In luansheng/visPedigree: Tidying and visualization for animal pedigree

knitr::opts_chunk$set(
  collapse = TRUE,
  comment = "#>"
)

suppressPackageStartupMessages(is_installed <- require(devtools))
if (!is_installed) {
  install.packages("devtools")
  suppressPackageStartupMessages(require(devtools))
}

suppressPackageStartupMessages(is_installed <- require(visPedigree))
if (!is_installed) {
  install_github("luansheng/visPedigree")  
  suppressPackageStartupMessages(require(visPedigree))
}

Drawing the pedigree graph
4.1 A simple pedigree graph
4.2 A reduced pedigree graph
4.3 An outlined pedigree graph
4.4 How to use this package in a selective breeding program
4.4.1 Analysis of founders for an individual
4.4.2 The contribution of different families in a selective breeding program

4 Drawing the pedigree

visped function takes a pedigree tidied by the tidyped function, outputs a hierarchical graph for all individuals in the pedigree. The graph can be shown on the defaulted graphic device and be saved in a pdf file. The graph in the pdf file is a vector drawing, is legible and isn't overlapped. It is especially useful when the number of individuals is big and the width of individual label is long in one generation. This function can draw the graph of a very large pedigree (> 10,000 individuals per generation) by compacting the full-sib individuals.
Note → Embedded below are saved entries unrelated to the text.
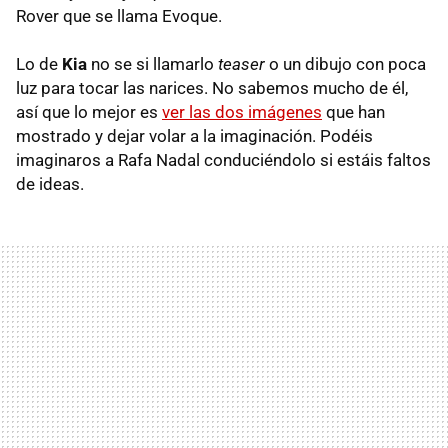
Rover que se llama Evoque.
Lo de
Kia
no se si llamarlo
teaser
o un dibujo con poca
luz para tocar las narices. No sabemos mucho de él,
así que lo mejor es
ver las dos imágenes
que han
mostrado y dejar volar a la imaginación. Podéis
imaginaros a Rafa Nadal conduciéndolo si estáis faltos
de ideas.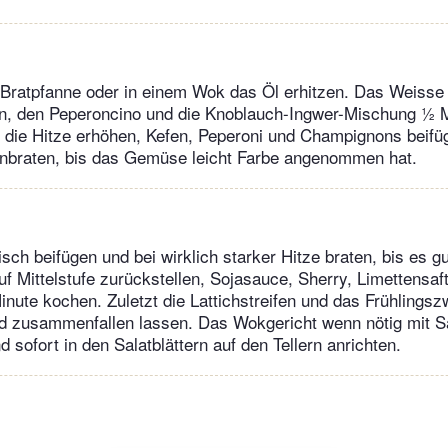
 Bratpfanne oder in einem Wok das Öl erhitzen. Das Weisse
ln, den Peperoncino und die Knoblauch-Ingwer-Mischung ½ 
 die Hitze erhöhen, Kefen, Peperoni und Champignons beifü
anbraten, bis das Gemüse leicht Farbe angenommen hat.
ch beifügen und bei wirklich starker Hitze braten, bis es gu
uf Mittelstufe zurückstellen, Sojasauce, Sherry, Limettensaf
inute kochen. Zuletzt die Lattichstreifen und das Frühlingsz
d zusammenfallen lassen. Das Wokgericht wenn nötig mit S
sofort in den Salatblättern auf den Tellern anrichten.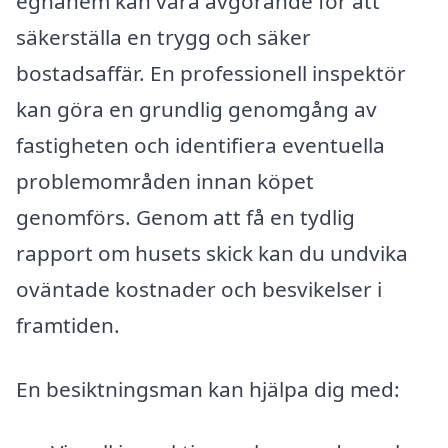
egnahem kan vara avgörande för att
säkerställa en trygg och säker
bostadsaffär. En professionell inspektör
kan göra en grundlig genomgång av
fastigheten och identifiera eventuella
problemområden innan köpet
genomförs. Genom att få en tydlig
rapport om husets skick kan du undvika
oväntade kostnader och besvikelser i
framtiden.
En besiktningsman kan hjälpa dig med: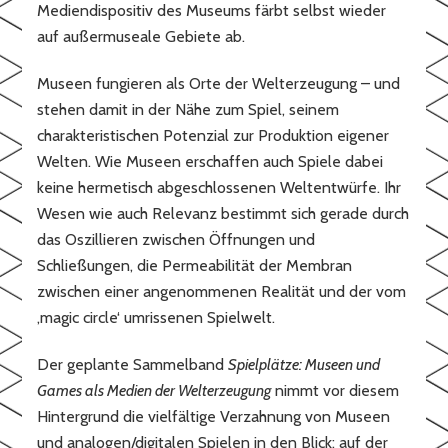
Mediendispositiv des Museums färbt selbst wieder
auf außermuseale Gebiete ab.
Museen fungieren als Orte der Welterzeugung – und
stehen damit in der Nähe zum Spiel, seinem
charakteristischen Potenzial zur Produktion eigener
Welten. Wie Museen erschaffen auch Spiele dabei
keine hermetisch abgeschlossenen Weltentwürfe. Ihr
Wesen wie auch Relevanz bestimmt sich gerade durch
das Oszillieren zwischen Öffnungen und
Schließungen, die Permeabilität der Membran
zwischen einer angenommenen Realität und der vom
‚magic circle‘ umrissenen Spielwelt.
Der geplante Sammelband
Spielplätze: Museen und
Games als Medien der Welterzeugung
nimmt vor diesem
Hintergrund die vielfältige Verzahnung von Museen
und analogen/digitalen Spielen in den Blick: auf der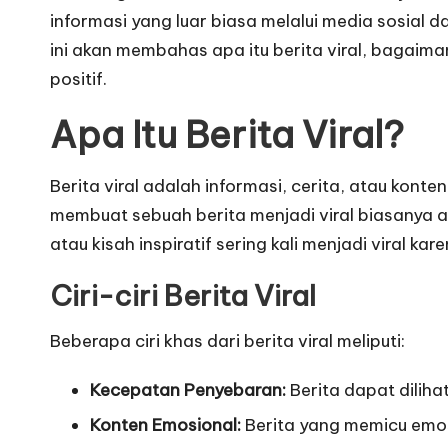
informasi yang luar biasa melalui media sosial d
ini akan membahas apa itu berita viral, bagaim
positif.
Apa Itu Berita Viral?
Berita viral adalah informasi, cerita, atau kon
membuat sebuah berita menjadi viral biasanya ada
atau kisah inspiratif sering kali menjadi viral
Ciri-ciri Berita Viral
Beberapa ciri khas dari berita viral meliputi:
Kecepatan Penyebaran:
Berita dapat dilih
Konten Emosional:
Berita yang memicu emosi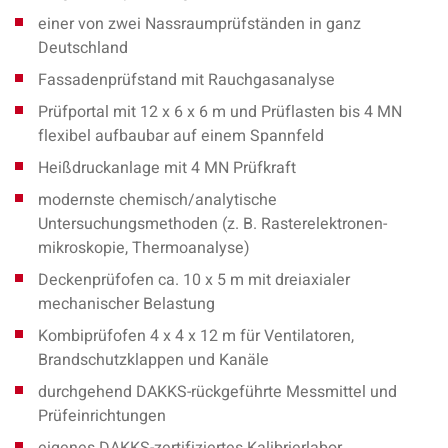
einer von zwei Nassraumprüfständen in ganz
Deutschland
Fassadenprüfstand mit Rauchgasanalyse
Prüfportal mit 12 x 6 x 6 m und Prüflasten bis 4 MN
flexibel aufbaubar auf einem Spannfeld
Heißdruckanlage mit 4 MN Prüfkraft
modernste chemisch/analytische
Untersuchungsmethoden (z. B. Rasterelektronen-
mikroskopie, Thermoanalyse)
Deckenprüfofen ca. 10 x 5 m mit dreiaxialer
mechanischer Belastung
Kombiprüfofen 4 x 4 x 12 m für Ventilatoren,
Brandschutzklappen und Kanäle
durchgehend DAKKS-rückgeführte Messmittel und
Prüfeinrichtungen
eigenes DAKKS-zertifiziertes Kalibrierlabor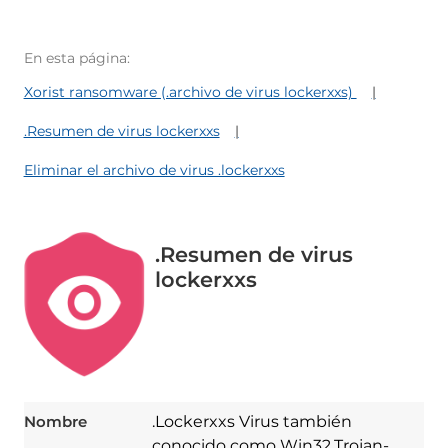
En esta página:
Xorist ransomware (.archivo de virus lockerxxs)
.Resumen de virus lockerxxs
Eliminar el archivo de virus .lockerxxs
.Resumen de virus
lockerxxs
Nombre
.Lockerxxs Virus también
conocido como Win32.Trojan-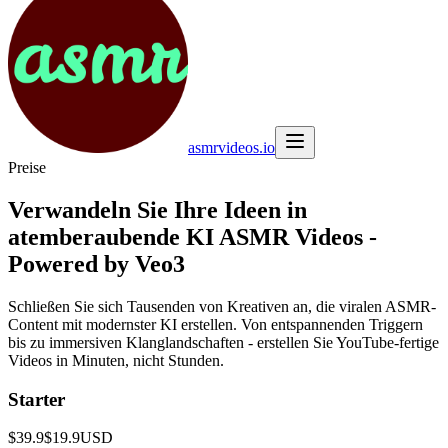
asmrvideos.io
Preise
Verwandeln Sie Ihre Ideen in
atemberaubende KI ASMR Videos -
Powered by Veo3
Schließen Sie sich Tausenden von Kreativen an, die viralen ASMR-
Content mit modernster KI erstellen. Von entspannenden Triggern
bis zu immersiven Klanglandschaften - erstellen Sie YouTube-fertige
Videos in Minuten, nicht Stunden.
Starter
$39.9
$19.9
USD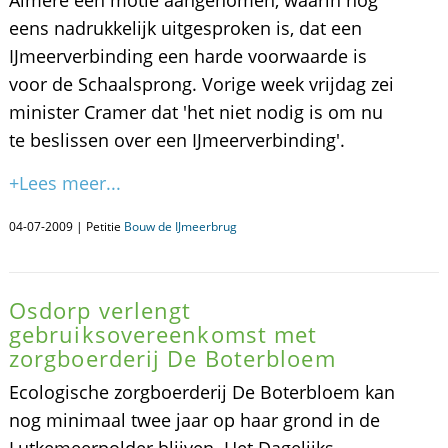
Almere een motie aangenomen, waarin nog
eens nadrukkelijk uitgesproken is, dat een
IJmeerverbinding een harde voorwaarde is
voor de Schaalsprong. Vorige week vrijdag zei
minister Cramer dat 'het niet nodig is om nu
te beslissen over een IJmeerverbinding'.
+Lees meer...
04-07-2009 | Petitie
Bouw de IJmeerbrug
Osdorp verlengt
gebruiksovereenkomst met
zorgboerderij De Boterbloem
Ecologische zorgboerderij De Boterbloem kan
nog minimaal twee jaar op haar grond in de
It is very effective for drawing the pedigree of aquatic animal, which usually including many full-sib families per generation in the nucleus breeding population. The outline of a pedigree without individuals' label is still shown if the width of a pedigree graph is longer than the maximum width (200 inches) of the pdf file. It is useful to help breeders quickly browse the process of constructing nucleus breeding population to see if there is the introduction of blood.

Important hints：It is strongly recommended to set the cand parameters when tidying a pedigree. After the pedigree is pruned by setting the cand parameter to the specific individuals, the generation number the individuals belonged to is more accurately inferred, and the layout of the individuals in the drawing pedigree tree will be more reasonable.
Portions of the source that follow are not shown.